Freshmen Ben White (216-171-209) and Cole Snavely (187-194-152) were second and third with a 596 and 533, respectively, for the Warriors.

"Really good," Bernstein said. "I know Ben was a little disappointed in some of his scores for the day, but realistically, being a freshman, that’s his first experience in any kind of tournament like that, team or otherwise. I couldn’t have been happier. Both of those freshmen that were starting did really well considering the pressure for them never having been in that situation before."

Senior Brandi Whitmyer (175-149-162) chipped in with a 486 in the qualifying round, while junior Cody Souders (222-235) had a 457 in two games and junior Nic Skoronski added a one-game score of 143.

Plus, the Warriors finished with an impressive three-game total of 661 in the Baker series, with scores of 189-235-237.

"That’s a really good Baker score," Bernstein said. "Those three Baker games were the highest set we’ve ever rolled."

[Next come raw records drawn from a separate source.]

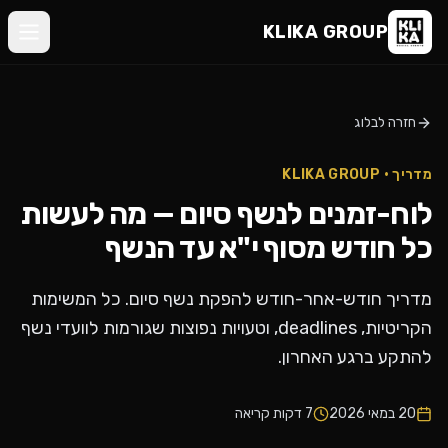
KLIKA
KLIKA GROUP
GROUP
בית
דברו
חזרה לבלוג
מי
איתנו
אנחנו
מדריך · KLIKA GROUP
©
לוח-זמנים לנשף סיום — מה לעשות
KLIKA
•
הנשפים
GROUP
כל חודש מסוף י"א עד הנשף
שלנו
מדריך חודש-אחר-חודש להפקת נשף סיום. כל המשימות
ביקורות
הקריטיות, deadlines, וטעויות נפוצות שגורמות לוועדי נשף
להתקע ברגע האחרון.
בלוג
20 במאי 2026
7
דקות קריאה
צור
קשר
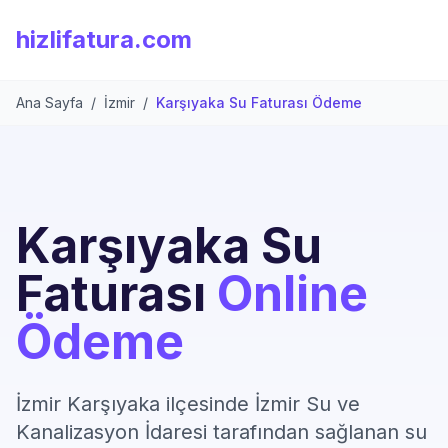
hizlifatura.com
Ana Sayfa
/
İzmir
/
Karşıyaka Su Faturası Ödeme
Karşıyaka Su
Faturası
Online
Ödeme
İzmir Karşıyaka ilçesinde İzmir Su ve
Kanalizasyon İdaresi tarafından sağlanan su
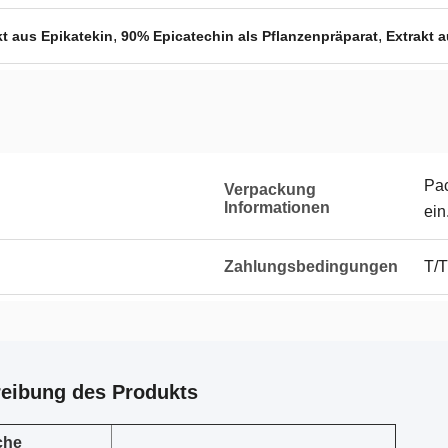
,
,
kt aus Epikatekin
90% Epicatechin als Pflanzenpräparat
Extrakt 
Pac
Verpackung
Informationen
ein
Zahlungsbedingungen
T/T
eibung des Produkts
che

In the quarterfinals of the championship brackets, the 4th-seeded Warriors met 5th-seeded Pennridge and suffered a 2-1 loss. In the best-of-three Baker game format, the Rams took the first one, 182-169, then Warwick answered with a 243-194 decision to tie it.

"That middle game was actually the second-highest Baker game we have ever rolled as a team," Bernstein said.

Unfortunately for the Warriors, their run ended with a 209-184 loss in the third game. Warwick’s loss to the Rams, combined with 6th-seeded Wyomissing defeating 3rd-seeded Elizabethtown 2-0, gave the Warriors a sixth-place finish in the tournament.

Still, Bernstein was very pleased with the performance of his bowlers at the Snowroller.

"I thought it was great," he said. "I know they were a little disappointed in the outcome, but we have a relatively young team with not a ton of varsity experience. To do that well … that’s exactly where I thought we would be."